President Obama says that global warming is the biggest problem Earth has ever faced, based on the opinion of about three or four flaming morons he considers to be the world’s top scientists. He also says he doesn’t have time to debate the “Flat Earth Society” – which by his definition would include this guy.
In 2008, Dr. Ivar Giaever joined over 70 Nobel Science Laureates in endorsing Barack Obama for president, but seven years later the Nobel Prize winner now stands against the president on global warming.
“I would say that basically global warming is a non-problem,” Giaever, who won the Nobel for physics in 1973, told an audience at the Lindau Nobel Laureate meeting earlier this month.
Giaever ridiculed Obama for stating that “no challenge poses a greater threat to future generations than climate change.” The physicist called it a “ridiculous statement” and that Obama “gets bad advice” when it comes to global warming.
“I say this to Obama: Excuse me, Mr. President, but you’re wrong. Dead wrong,” Giaever said.
Giaever was a professor at Rensselaer Polytechnic Institute’s School of Engineering and School of Science and received the Nobel Prize for physics for his work on quantum tunneling. Giaever said he was “horrified” about the science surrounding global warming when he conducted research on the subject in 2012.

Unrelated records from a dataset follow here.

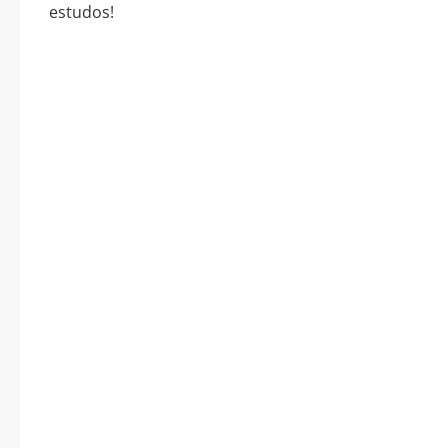
estudos!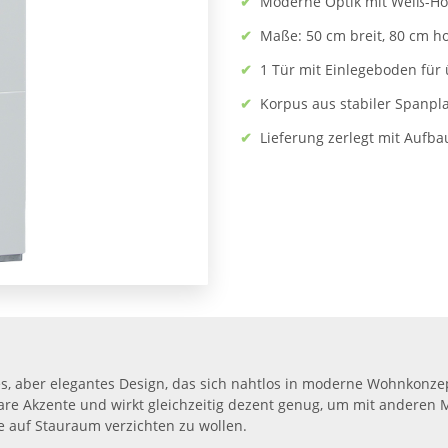
✔
Moderne Optik mit Weiß-Hoc
✔
Maße: 50 cm breit, 80 cm ho
✔
1 Tür mit Einlegeboden für
✔
Korpus aus stabiler Spanpla
✔
Lieferung zerlegt mit Aufba
es, aber elegantes Design, das sich nahtlos in moderne Wohnkonze
lare Akzente und wirkt gleichzeitig dezent genug, um mit anderen
ne auf Stauraum verzichten zu wollen.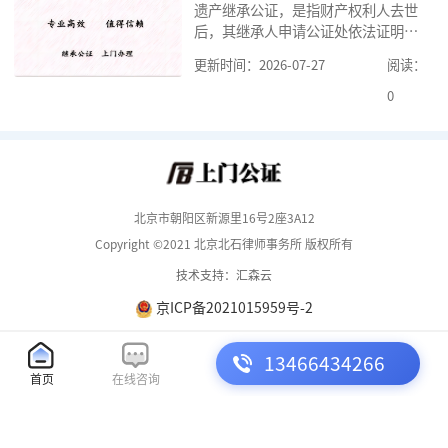
遗产继承公证，是指财产权利人去世
京婚前财产公证机构？了解这些不仅
后，其继承人申请公证处依法证明继
有利于我们根
承人继承遗产行为的合法性与真实性
更新时间：2026-07-27
阅读：
的证明活动。通过公证，继承人可以
拿着享有继承权的公证书办理遗产过
0
户手续。公证咨询告诉大家，小额遗
产继承公证，也要遵守公证流程，依
法提交证明材料，按照规定交纳公证
费。我们在办理继承公证的时候，需
要知道北京遗
北京市朝阳区新源里16号2座3A12
Copyright ©2021 北京北石律师事务所 版权所有
技术支持：汇森云
京ICP备2021015959号-2
13466434266
首页
在线咨询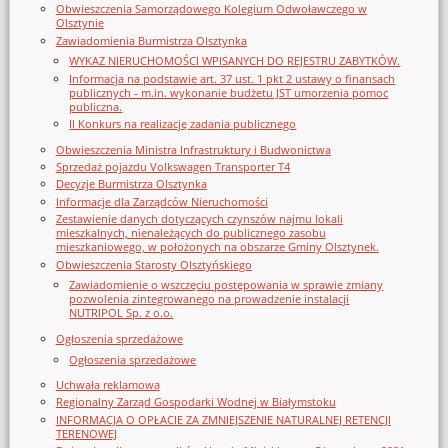
Obwieszczenia Samorządowego Kolegium Odwoławczego w
Olsztynie
Zawiadomienia Burmistrza Olsztynka
WYKAZ NIERUCHOMOŚCI WPISANYCH DO REJESTRU ZABYTKÓW.
Informacja na podstawie art. 37 ust. 1 pkt 2 ustawy o finansach
publicznych - m.in. wykonanie budżetu JST umorzenia pomoc
publiczna.
II Konkurs na realizację zadania publicznego
Obwieszczenia Ministra Infrastruktury i Budwonictwa
Sprzedaż pojazdu Volkswagen Transporter T4
Decyzje Burmistrza Olsztynka
Informacje dla Zarządców Nieruchomości
Zestawienie danych dotyczących czynszów najmu lokali
mieszkalnych, nienależących do publicznego zasobu
mieszkaniowego, w położonych na obszarze Gminy Olsztynek.
Obwieszczenia Starosty Olsztyńskiego
Zawiadomienie o wszczęciu postępowania w sprawie zmiany
pozwolenia zintegrowanego na prowadzenie instalacji
NUTRIPOL Sp. z o.o.
Ogłoszenia sprzedażowe
Ogłoszenia sprzedażowe
Uchwała reklamowa
Regionalny Zarząd Gospodarki Wodnej w Białymstoku
INFORMACJA O OPŁACIE ZA ZMNIEJSZENIE NATURALNEJ RETENCJI
TERENOWEJ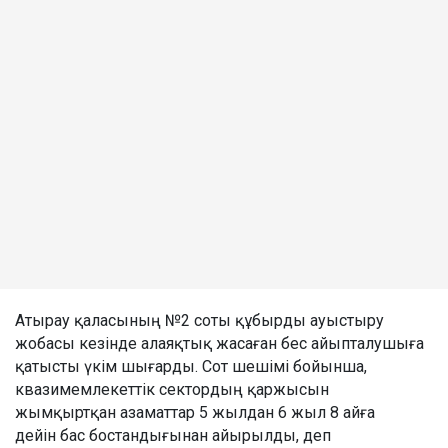
Атырау қаласының №2 соты құбырды ауыстыру
жобасы кезінде алаяқтық жасаған бес айыпталушыға
қатысты үкім шығарды. Сот шешімі бойынша,
квазимемлекеттік сектордың қаржысын
жымқыртқан азаматтар 5 жылдан 6 жыл 8 айға
дейін бас бостандығынан айырылды, деп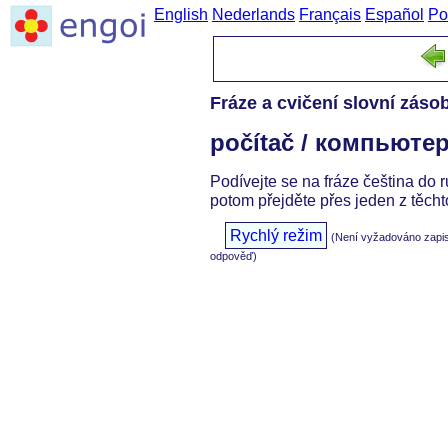
English
Nederlands
Français
Español
Po
Fráze a cvičení slovní záso
počítač / компьюте
Podívejte se na fráze čeština do r
potom přejděte přes jeden z těcht
Rychlý režim
(Není vyžadováno zapi
odpověď)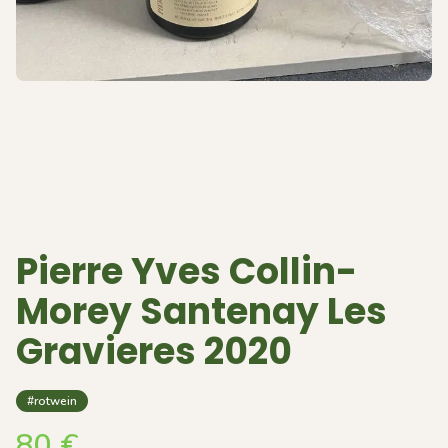
Pierre Yves Collin-
Morey Santenay Les
Gravieres 2020
#rotwein
80
€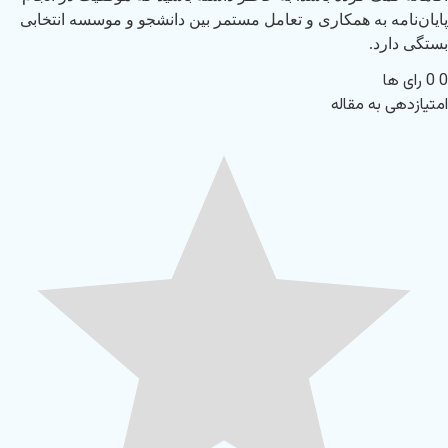
پایان‌نامه به همکاری و تعامل مستمر بین دانشجو و موسسه انتخابی
بستگی دارد.
0
0
رای ها
امتیازدهی به مقاله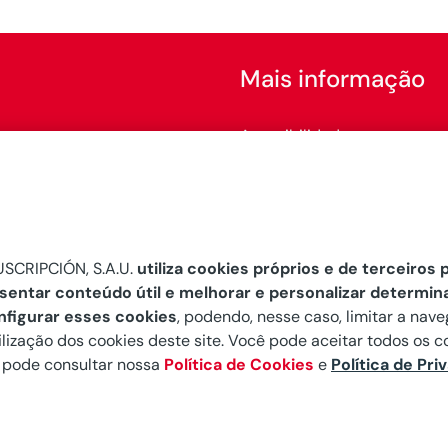
Mais informação
Acessibilidade
Configurar cookies
SCRIPCIÓN, S.A.U.
utiliza cookies próprios e de terceiros p
esentar conteúdo útil e melhorar e personalizar determin
nfigurar esses cookies
, podendo, nesse caso, limitar a nave
ilização dos cookies deste site. Você pode aceitar todos os co
ê pode consultar nossa
Política de Cookies
e
Política de Pri
S.A.U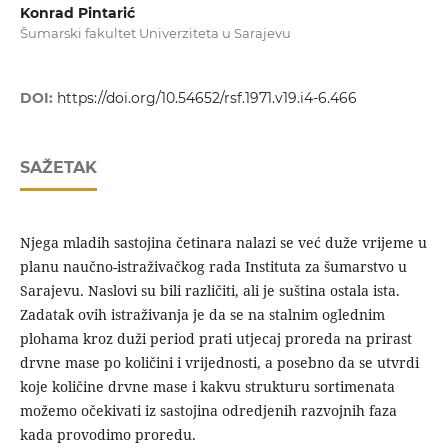
Konrad Pintarić
Šumarski fakultet Univerziteta u Sarajevu
DOI:
https://doi.org/10.54652/rsf.1971.v19.i4-6.466
SAŽETAK
Njega mladih sastojina četinara nalazi se već duže vrijeme u
planu naučno-istraživačkog rada Instituta za šumarstvo u
Sarajevu. Naslovi su bili različiti, ali je suština ostala ista.
Zadatak ovih istraživanja je da se na stalnim oglednim
plohama kroz duži period prati utjecaj proreda na prirast
drvne mase po količini i vrijednosti, a posebno da se utvrdi
koje količine drvne mase i kakvu strukturu sortimenata
možemo očekivati iz sastojina odredjenih razvojnih faza
kada provodimo proredu.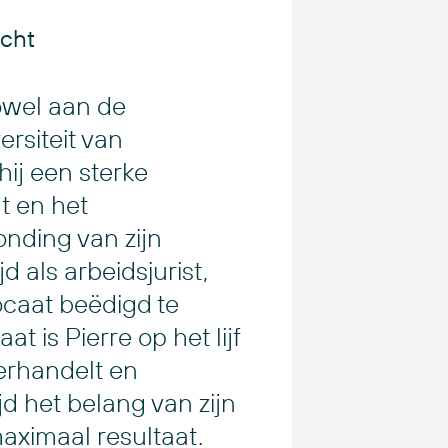
cht
owel aan de
ersiteit van
ij een sterke
t en het
onding van zijn
d als arbeidsjurist,
ocaat beëdigd te
 is Pierre op het lijf
erhandelt en
ijd het belang van zijn
maximaal resultaat.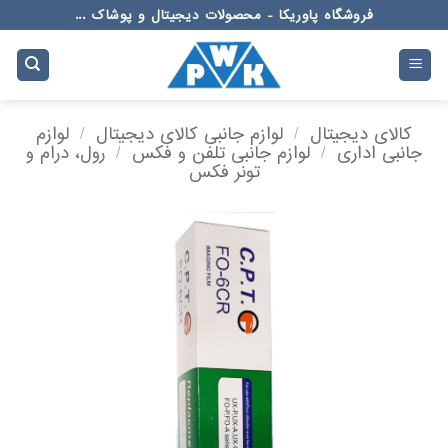
Ski
فروشگاه پاوریکا - محصولات دیجیتال و پوشاک ...
t
conten
کالای دیجیتال
/
لوازم جانبی کالای دیجیتال
/
لوازم
جانبی اداری
/
لوازم جانبی تلفن و فکس
/
رول، درام و
تونر فکس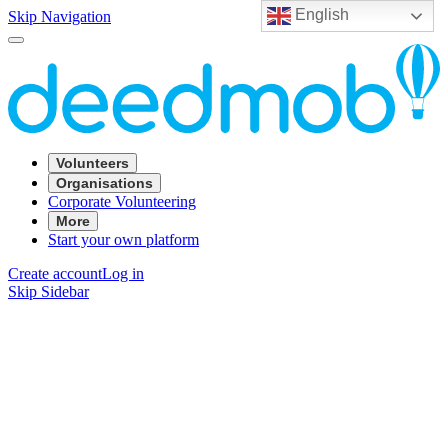
English
Skip Navigation
Volunteers
Organisations
Corporate Volunteering
More
Start your own platform
Create account
Log in
Skip Sidebar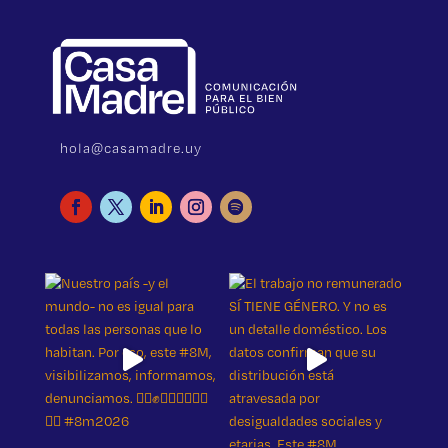
hola@casamadre.uy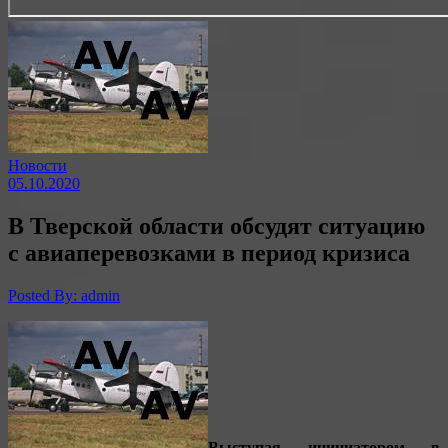
Новости
05.10.2020
В Тверской области обсудят ситуацию
с авиаперевозками в период кризиса
Posted By: admin
Выступая инициатором в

Ironically, just four years earlier he signed a letter with more than 70 other Nobel winners saying the “country urgently needs a visionary leader” and that “Senator Barack Obama is such a leader, and we urge you to join us in supporting him.”
But by 2011, Giaever left the American Physical Society because it officially stated that “the evidence is incontrovertible … [g]lobal warming is occurring.” The Society also pushed for reducing greenhouse gas emissions.
“Global warming really has become a new religion,” Giaever said. “Because you cannot discuss it. It’s not proper. It is like the Catholic Church.”
Giaever argued that there’s been no global warming for the last 17 years or so (based on satellite records), weather hasn’t gotten more extreme and that global temperature has only slightly risen — and that’s based on data being “fiddled” with by scientists, he said.
“When you have a theory and the theory does not agree with the experiment then you have to cut out the theory. You were wrong with the theory,” Giaever said.